Gmina Okonek is an urban-rural gmina (administrative district) in Złotów County, Greater Poland Voivodeship, in west-central Poland. Its seat is the town of Okonek, which lies approximately 23 km north-west of Złotów and 126 km north of the regional capital Poznań.

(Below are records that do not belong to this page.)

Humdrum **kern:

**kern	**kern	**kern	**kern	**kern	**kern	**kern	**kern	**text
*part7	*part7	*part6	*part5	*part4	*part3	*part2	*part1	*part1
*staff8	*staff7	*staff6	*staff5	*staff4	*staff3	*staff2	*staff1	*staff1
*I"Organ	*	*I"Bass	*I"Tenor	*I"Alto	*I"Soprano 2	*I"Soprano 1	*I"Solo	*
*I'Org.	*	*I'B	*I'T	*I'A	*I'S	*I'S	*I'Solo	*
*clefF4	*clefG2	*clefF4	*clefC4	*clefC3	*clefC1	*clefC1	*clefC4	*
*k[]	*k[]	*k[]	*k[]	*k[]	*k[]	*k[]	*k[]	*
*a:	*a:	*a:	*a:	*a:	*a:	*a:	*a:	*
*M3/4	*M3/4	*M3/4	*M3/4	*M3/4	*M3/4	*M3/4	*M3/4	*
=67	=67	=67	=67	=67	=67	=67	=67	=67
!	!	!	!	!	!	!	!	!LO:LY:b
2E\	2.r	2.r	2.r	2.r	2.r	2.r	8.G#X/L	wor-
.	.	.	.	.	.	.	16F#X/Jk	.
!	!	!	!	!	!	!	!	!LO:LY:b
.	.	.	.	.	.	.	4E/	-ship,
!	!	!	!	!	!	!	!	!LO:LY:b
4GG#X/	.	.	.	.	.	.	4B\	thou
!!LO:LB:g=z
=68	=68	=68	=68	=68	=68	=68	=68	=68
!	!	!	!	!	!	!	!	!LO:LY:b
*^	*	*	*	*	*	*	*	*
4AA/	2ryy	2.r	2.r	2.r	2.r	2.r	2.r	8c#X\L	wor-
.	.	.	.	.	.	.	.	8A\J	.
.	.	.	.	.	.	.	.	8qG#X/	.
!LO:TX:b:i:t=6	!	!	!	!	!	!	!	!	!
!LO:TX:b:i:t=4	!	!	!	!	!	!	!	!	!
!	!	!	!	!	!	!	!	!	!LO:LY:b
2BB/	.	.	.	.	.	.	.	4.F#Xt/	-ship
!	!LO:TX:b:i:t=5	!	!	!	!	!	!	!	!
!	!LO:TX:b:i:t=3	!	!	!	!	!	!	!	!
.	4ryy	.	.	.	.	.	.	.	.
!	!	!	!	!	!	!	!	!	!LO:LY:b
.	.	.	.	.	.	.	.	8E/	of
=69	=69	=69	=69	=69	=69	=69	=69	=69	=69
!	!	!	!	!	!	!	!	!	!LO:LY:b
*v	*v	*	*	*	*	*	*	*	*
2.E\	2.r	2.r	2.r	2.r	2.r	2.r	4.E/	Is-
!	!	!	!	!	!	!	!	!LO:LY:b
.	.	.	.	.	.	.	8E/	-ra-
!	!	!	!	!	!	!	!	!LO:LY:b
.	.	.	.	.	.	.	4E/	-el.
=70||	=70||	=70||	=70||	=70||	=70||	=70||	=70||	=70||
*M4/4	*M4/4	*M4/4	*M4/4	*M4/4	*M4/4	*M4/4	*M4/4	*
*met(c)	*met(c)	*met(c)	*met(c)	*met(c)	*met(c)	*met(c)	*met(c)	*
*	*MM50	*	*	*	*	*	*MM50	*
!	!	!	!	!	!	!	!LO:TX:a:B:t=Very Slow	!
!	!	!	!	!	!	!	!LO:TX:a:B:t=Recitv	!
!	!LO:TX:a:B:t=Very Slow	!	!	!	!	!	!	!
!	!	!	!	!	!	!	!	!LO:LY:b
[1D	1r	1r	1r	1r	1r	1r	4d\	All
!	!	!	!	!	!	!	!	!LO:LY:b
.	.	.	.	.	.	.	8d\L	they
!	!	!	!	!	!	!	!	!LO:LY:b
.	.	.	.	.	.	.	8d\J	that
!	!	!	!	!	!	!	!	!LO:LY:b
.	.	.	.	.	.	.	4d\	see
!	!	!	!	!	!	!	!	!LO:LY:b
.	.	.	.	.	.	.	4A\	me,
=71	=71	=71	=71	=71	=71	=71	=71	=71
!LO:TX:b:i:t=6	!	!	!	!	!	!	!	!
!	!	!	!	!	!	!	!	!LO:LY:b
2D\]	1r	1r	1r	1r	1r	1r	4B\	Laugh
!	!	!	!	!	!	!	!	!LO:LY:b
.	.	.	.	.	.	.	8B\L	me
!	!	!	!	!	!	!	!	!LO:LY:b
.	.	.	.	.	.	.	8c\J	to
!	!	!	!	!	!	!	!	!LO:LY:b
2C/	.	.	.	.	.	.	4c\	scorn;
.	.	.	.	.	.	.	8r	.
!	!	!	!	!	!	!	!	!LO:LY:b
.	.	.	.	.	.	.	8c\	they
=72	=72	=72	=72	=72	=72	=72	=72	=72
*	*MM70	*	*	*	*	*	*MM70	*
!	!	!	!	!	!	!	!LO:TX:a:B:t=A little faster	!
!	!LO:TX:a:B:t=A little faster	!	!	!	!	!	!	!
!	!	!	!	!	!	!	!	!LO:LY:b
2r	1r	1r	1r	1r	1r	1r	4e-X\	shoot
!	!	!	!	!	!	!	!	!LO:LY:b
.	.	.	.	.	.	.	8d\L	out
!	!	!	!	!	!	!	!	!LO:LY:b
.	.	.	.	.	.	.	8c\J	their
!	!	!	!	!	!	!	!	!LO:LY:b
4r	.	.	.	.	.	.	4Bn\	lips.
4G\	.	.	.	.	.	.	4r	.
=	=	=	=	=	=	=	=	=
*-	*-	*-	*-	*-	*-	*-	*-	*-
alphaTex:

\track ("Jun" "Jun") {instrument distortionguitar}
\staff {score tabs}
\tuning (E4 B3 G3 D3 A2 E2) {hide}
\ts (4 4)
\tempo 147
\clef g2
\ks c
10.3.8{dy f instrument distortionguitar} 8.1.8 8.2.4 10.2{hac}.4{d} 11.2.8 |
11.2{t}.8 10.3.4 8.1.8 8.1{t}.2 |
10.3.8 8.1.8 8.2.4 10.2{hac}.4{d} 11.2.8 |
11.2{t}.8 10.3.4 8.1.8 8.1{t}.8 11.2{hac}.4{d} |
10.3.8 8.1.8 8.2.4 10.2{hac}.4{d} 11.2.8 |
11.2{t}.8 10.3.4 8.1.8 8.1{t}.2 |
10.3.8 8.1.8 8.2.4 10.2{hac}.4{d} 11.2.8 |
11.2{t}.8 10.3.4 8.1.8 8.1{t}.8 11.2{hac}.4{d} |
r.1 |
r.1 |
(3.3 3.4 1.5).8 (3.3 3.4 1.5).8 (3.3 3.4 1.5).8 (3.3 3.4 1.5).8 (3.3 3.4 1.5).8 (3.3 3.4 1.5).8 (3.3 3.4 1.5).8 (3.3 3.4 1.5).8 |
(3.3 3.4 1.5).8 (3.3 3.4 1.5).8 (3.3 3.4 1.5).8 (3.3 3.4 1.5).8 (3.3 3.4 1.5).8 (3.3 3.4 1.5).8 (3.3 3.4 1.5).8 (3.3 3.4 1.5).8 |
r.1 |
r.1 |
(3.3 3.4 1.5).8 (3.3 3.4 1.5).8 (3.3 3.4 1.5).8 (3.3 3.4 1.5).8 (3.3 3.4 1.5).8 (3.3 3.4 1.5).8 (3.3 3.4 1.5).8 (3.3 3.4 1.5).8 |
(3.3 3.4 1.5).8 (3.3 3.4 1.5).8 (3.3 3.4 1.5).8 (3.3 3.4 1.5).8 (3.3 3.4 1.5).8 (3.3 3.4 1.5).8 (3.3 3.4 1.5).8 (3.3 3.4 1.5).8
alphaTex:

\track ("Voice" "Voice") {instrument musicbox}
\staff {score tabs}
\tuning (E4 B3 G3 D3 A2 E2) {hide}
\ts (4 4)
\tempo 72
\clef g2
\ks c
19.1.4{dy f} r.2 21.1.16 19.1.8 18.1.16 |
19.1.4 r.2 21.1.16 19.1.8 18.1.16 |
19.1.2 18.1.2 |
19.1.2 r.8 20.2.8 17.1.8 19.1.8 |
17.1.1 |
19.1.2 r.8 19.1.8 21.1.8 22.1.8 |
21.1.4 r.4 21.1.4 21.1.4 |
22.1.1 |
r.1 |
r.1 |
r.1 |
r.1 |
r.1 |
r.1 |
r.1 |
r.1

The gmina covers an area of 325.88 km2, and as of 2006 its total population is 8,909 (out of which the population of Okonek amounts to 3,827, and the population of the rural part of the gmina is 5,082).

==Villages==
Apart from the town of Okonek, Gmina Okonek contains the villages and settlements of Anielin, Babi Dwór, Borki, Borucino, Brokęcino, Brzozówka, Chwalimie, Ciosaniec, Ciosaniec-Bolkowo, Czersk, Drzewice, Glinki Mokre, Glinki Suche, Kruszka, Lędyczek, Łomczewo, Lotyń, Lubnica, Lubnicki Młyn, Lubniczka, Pniewo, Podgaje, Przybysław, Rydzynka, Skoki, Węgorzewo and Wojnówko.

==Neighbouring gminas==
Gmina Okonek is bordered by the gminas of Borne Sulinowo, Czarne, Debrzno, Jastrowie, Lipka, Szczecinek and Złotów.